### WHAT IS NEEDED
All that is wanted is the line with "background: #86efac ->" and each line after it to the end of the data below, set down exactly and without pictures.

(Front-end code change data)

● ● ● ● ● ● ●

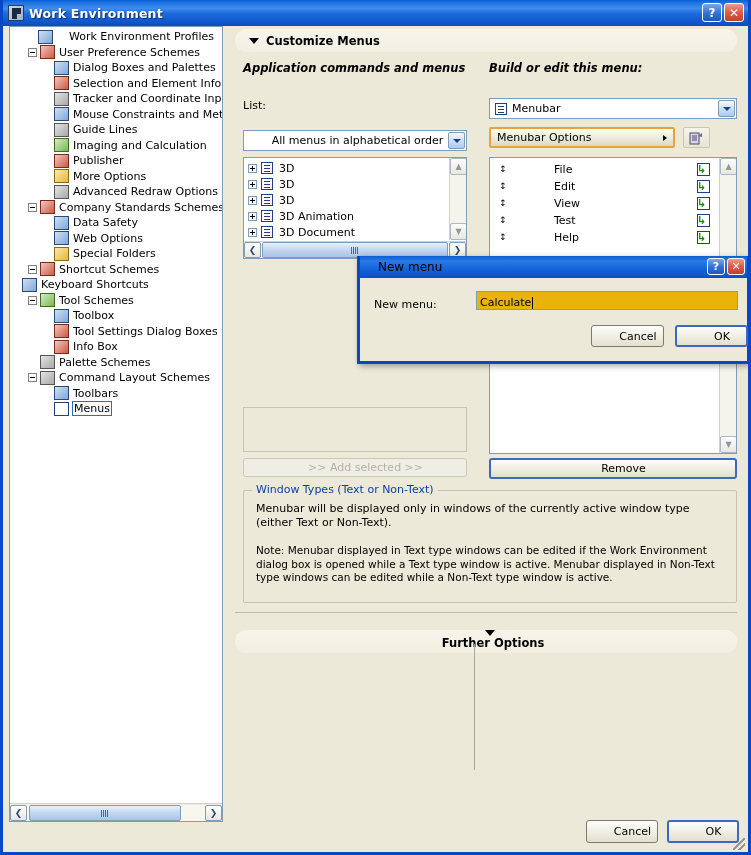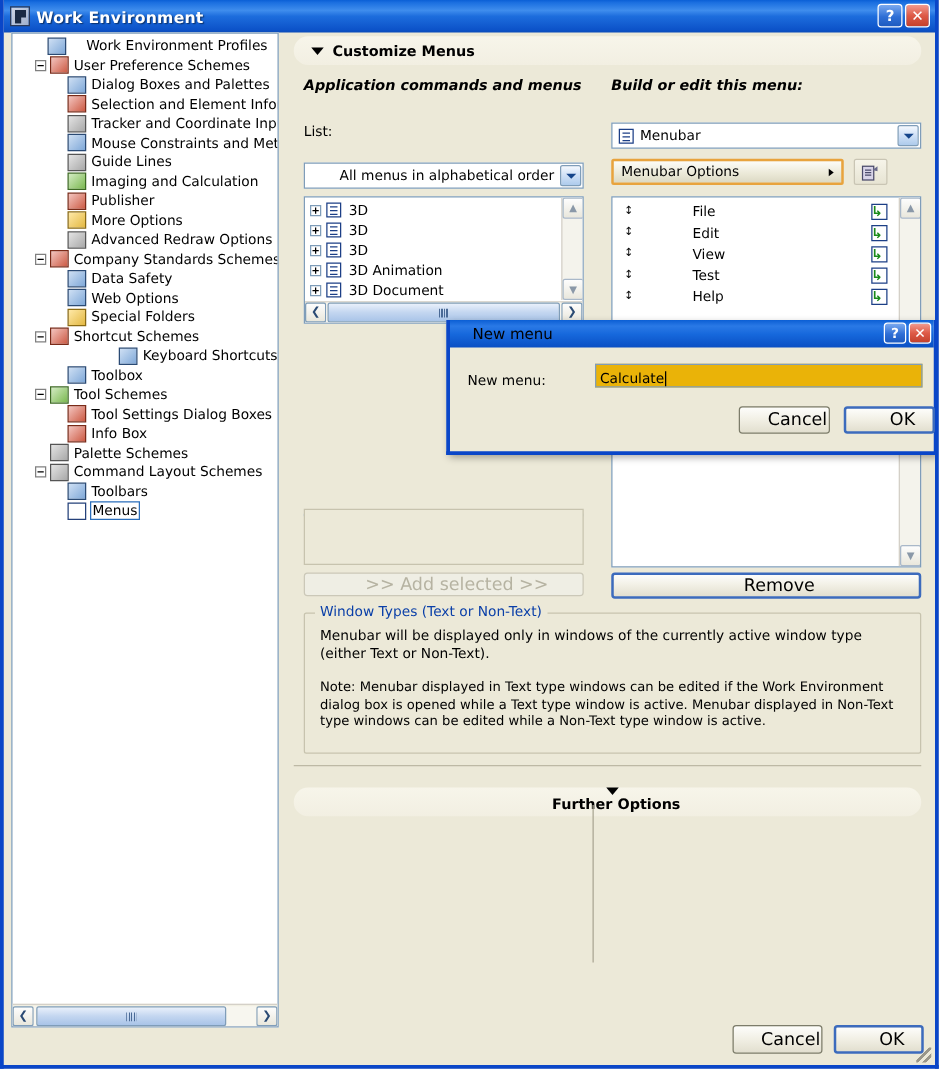"Keyboard Shortcuts" div.tnode { justify-content: flex-end -> none; padding-left: 32px -> none }
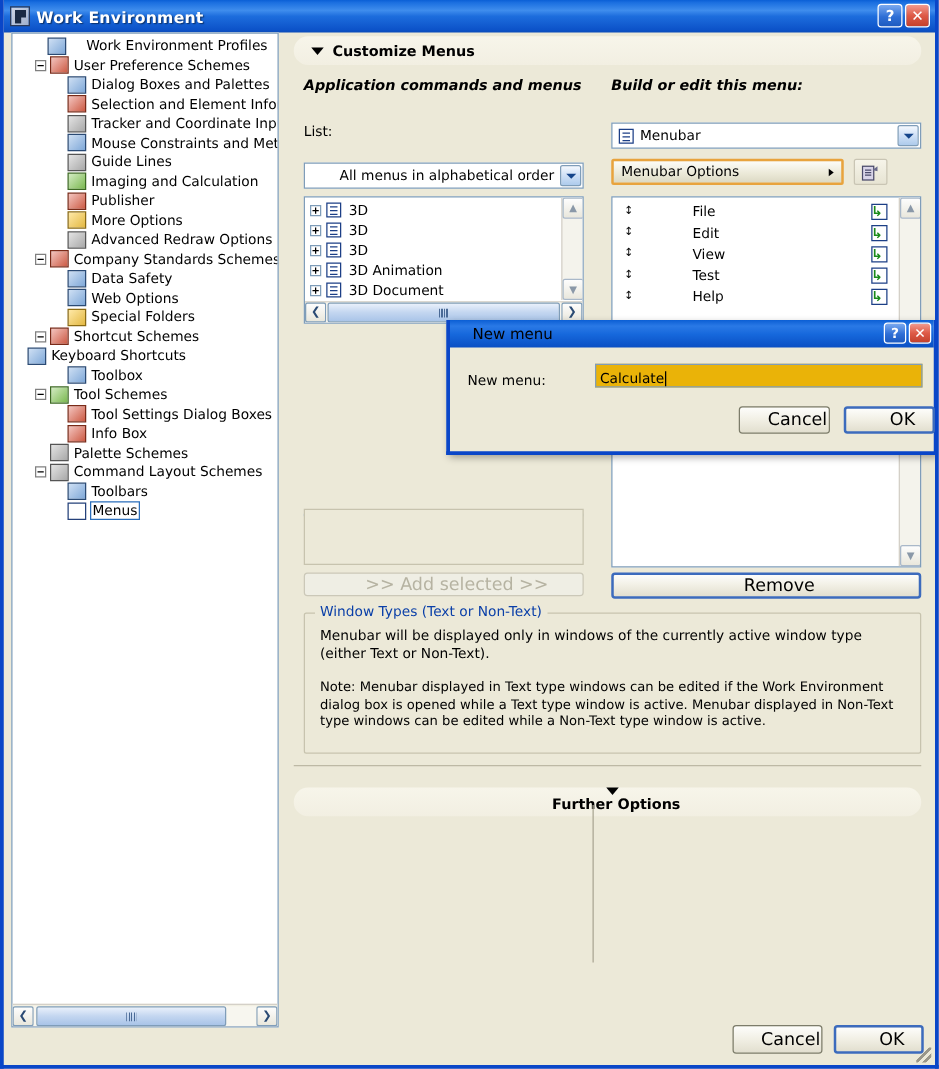"Toolbox" div.tnode { order: before "Tool Schemes" -> after "Tool Schemes" }
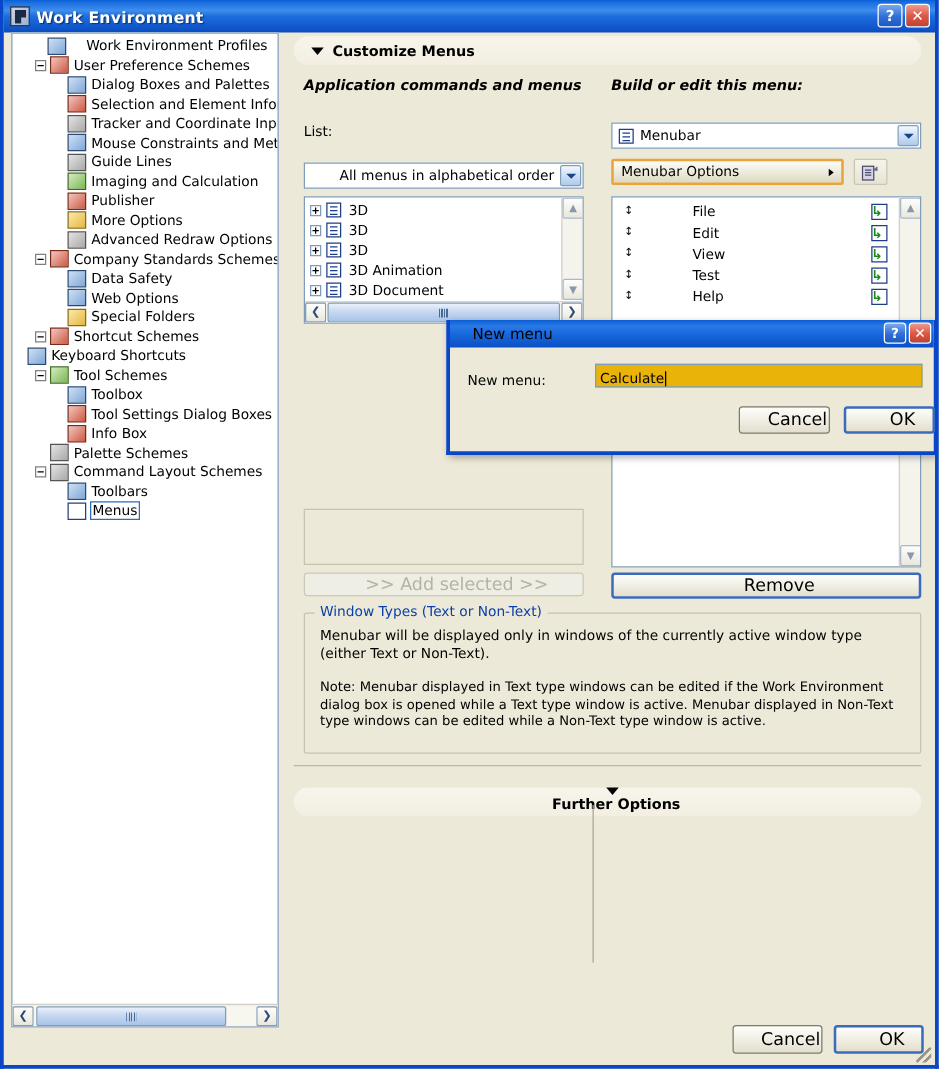"Cancel" .pushbtn { font-size: 14px -> 11px }
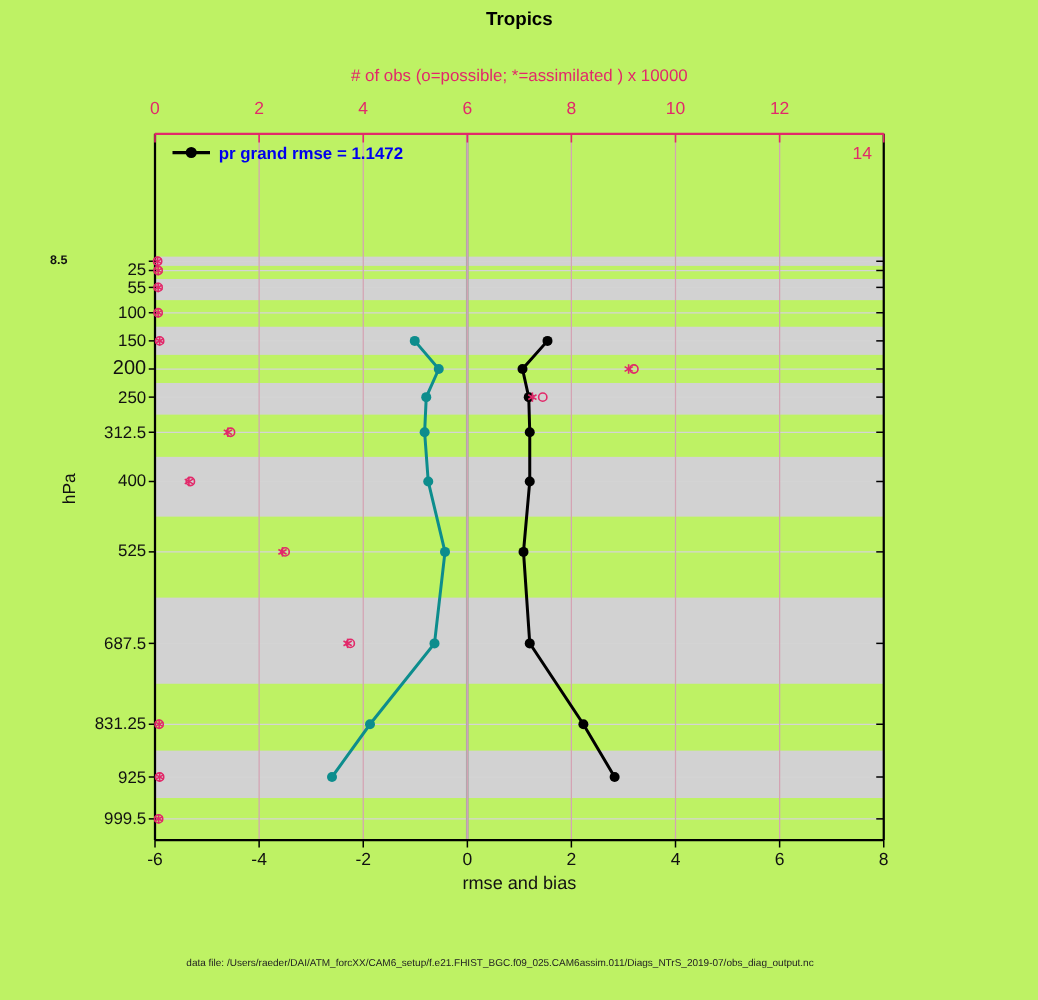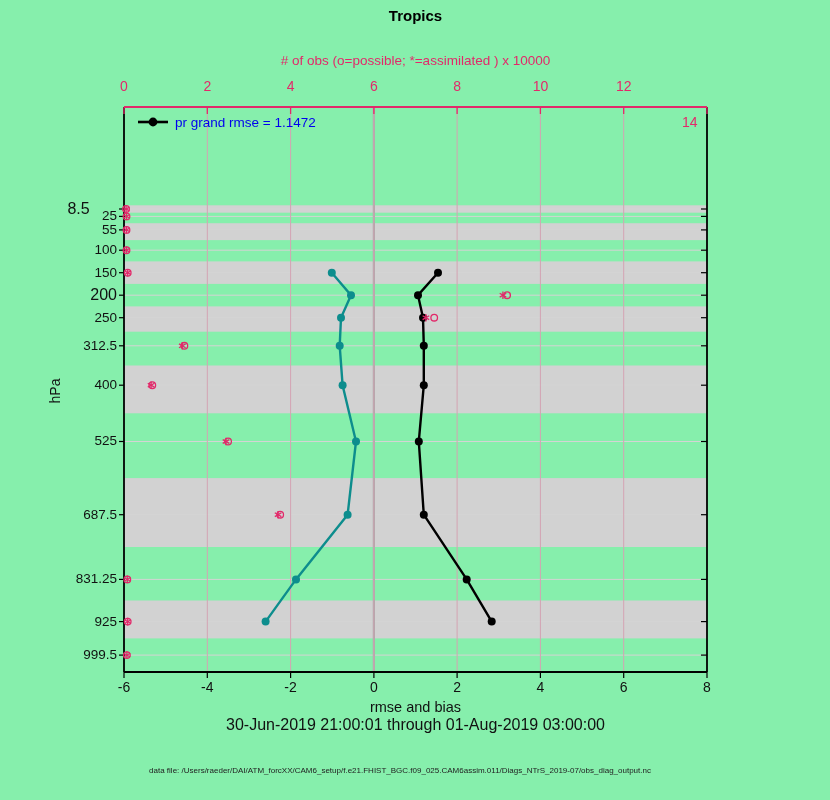"Tropics" .figure { background: #86efac -> #bef264 }
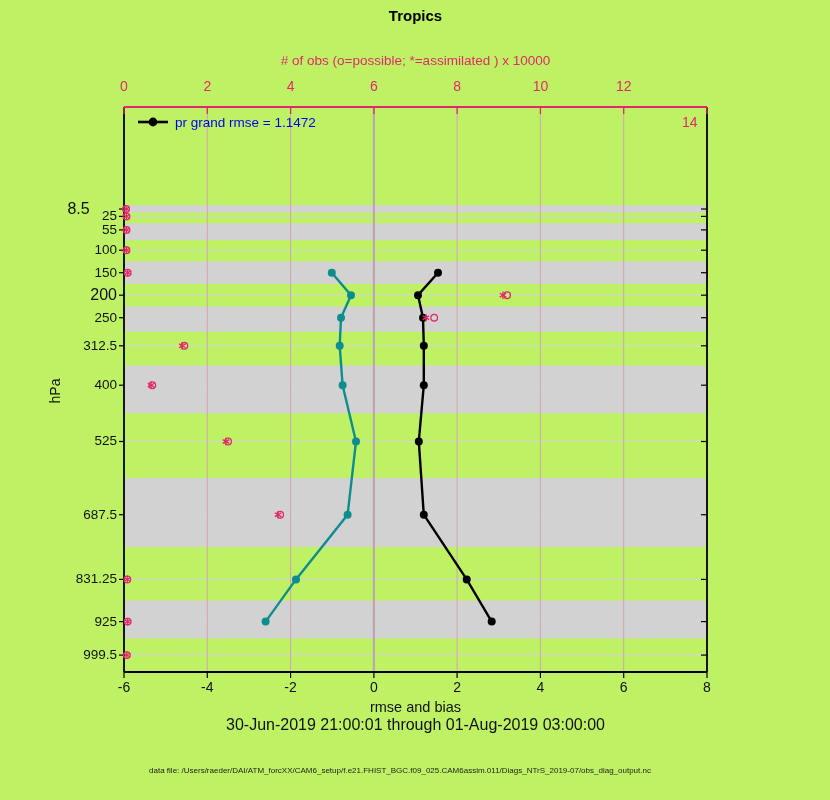"pr grand rmse = 1.1472" .legend-row span { font-weight: none -> bold }
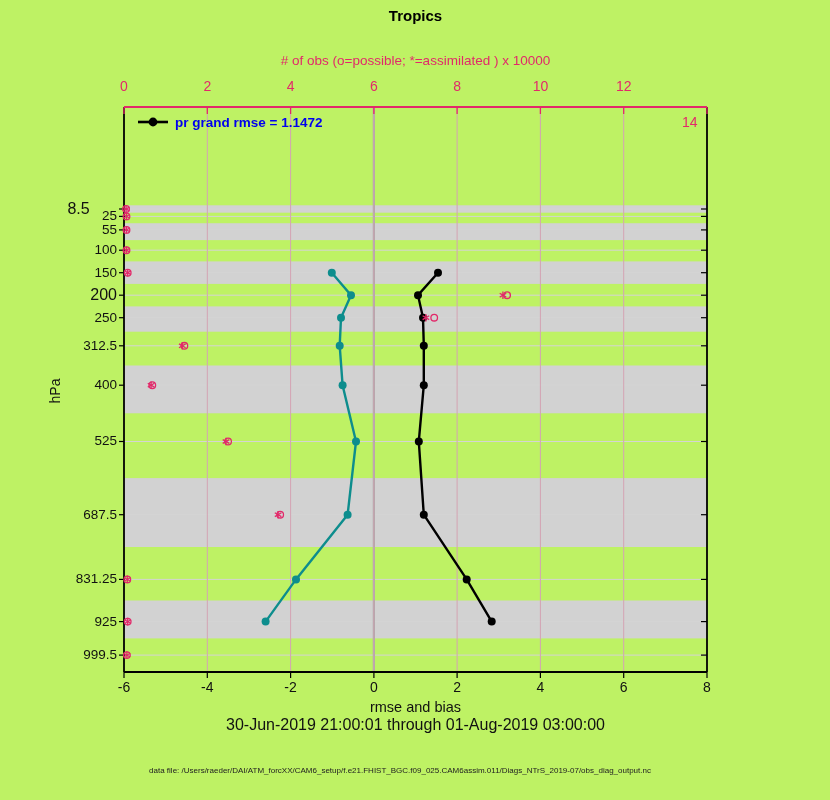"8.5" div.tick-label { font-size: 16px -> 10px; font-weight: none -> bold; text-align: center -> left }
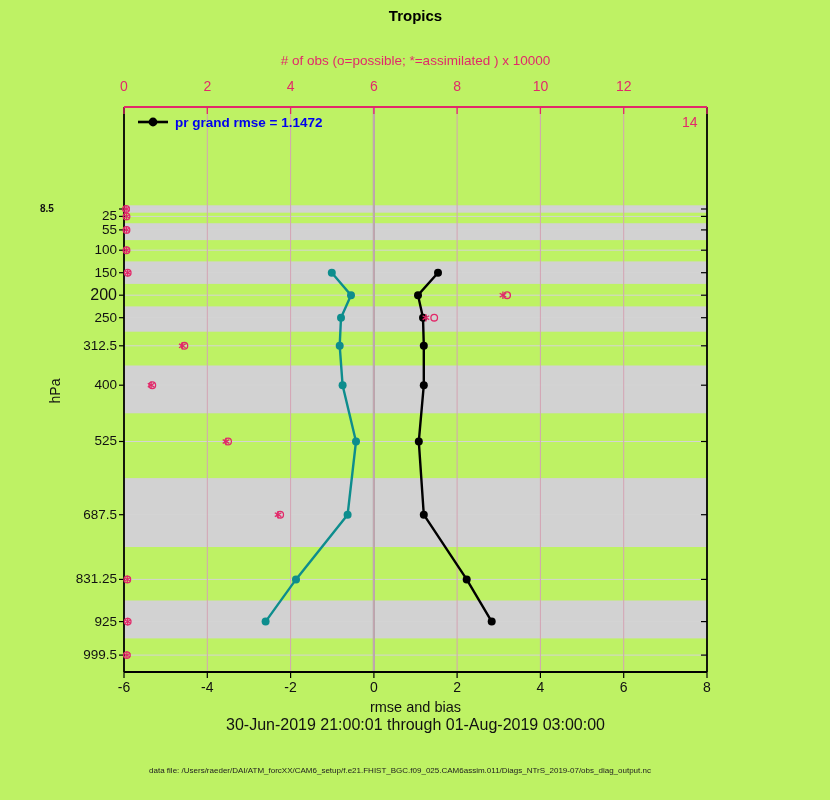"30-Jun-2019 21:00:01 through 01-Aug-2019" div.date-range { html: <div>30-Jun-2019 21:00:01 through 01-Aug-2019 03:00:00</div> -> none }
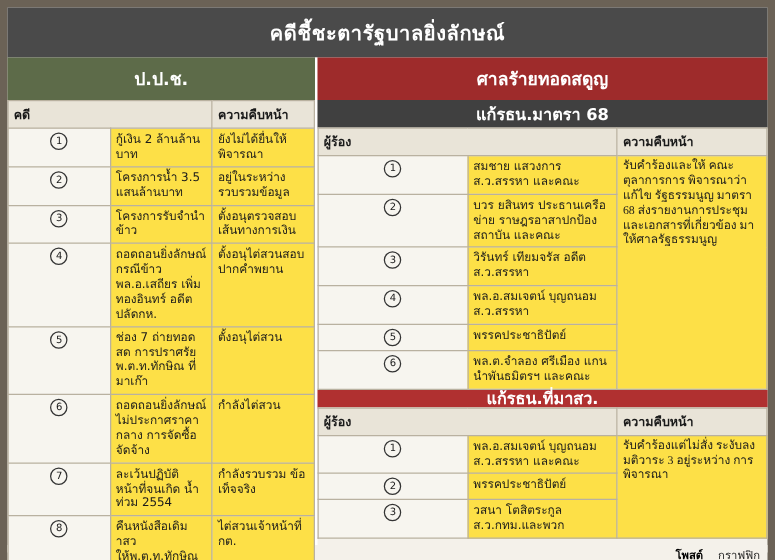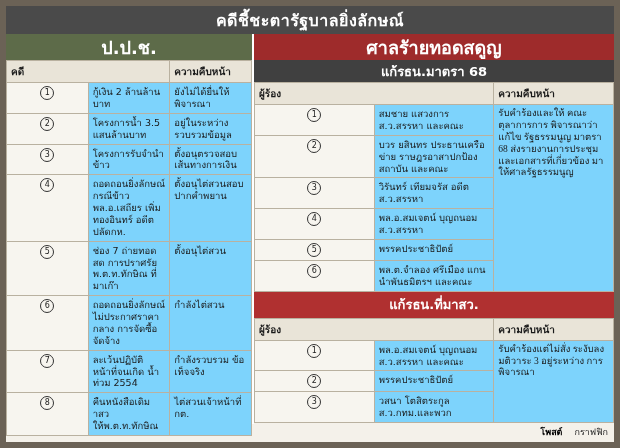"คดีชี้ชะตารัฐบาลยิ่งลักษณ์" .title-bar { height: 28px -> 40px }
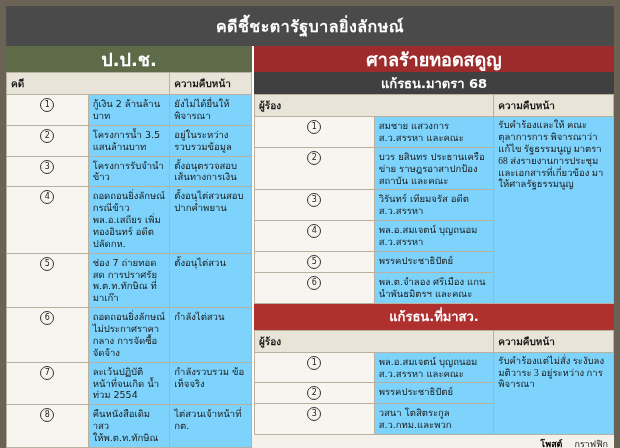"ป.ป.ช." .band { font-size: 18px -> 14px; height: 26px -> 34px }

● ● ● ● ● ● ●

### SOLUTION FOR THIS TASK
"Tropics" .figure { background: #86efac -> #bef264 }
"pr grand rmse = 1.1472" .legend-row span { font-weight: none -> bold }
"8.5" div.tick-label { font-size: 16px -> 10px; font-weight: none -> bold; text-align: center -> left }
"30-Jun-2019 21:00:01 through 01-Aug-2019" div.date-range { html: <div>30-Jun-2019 21:00:01 through 01-Aug-2019 03:00:00</div> -> none }
"คดีชี้ชะตารัฐบาลยิ่งลักษณ์" .title-bar { height: 28px -> 40px }
"ป.ป.ช." .band { font-size: 18px -> 14px; height: 26px -> 34px }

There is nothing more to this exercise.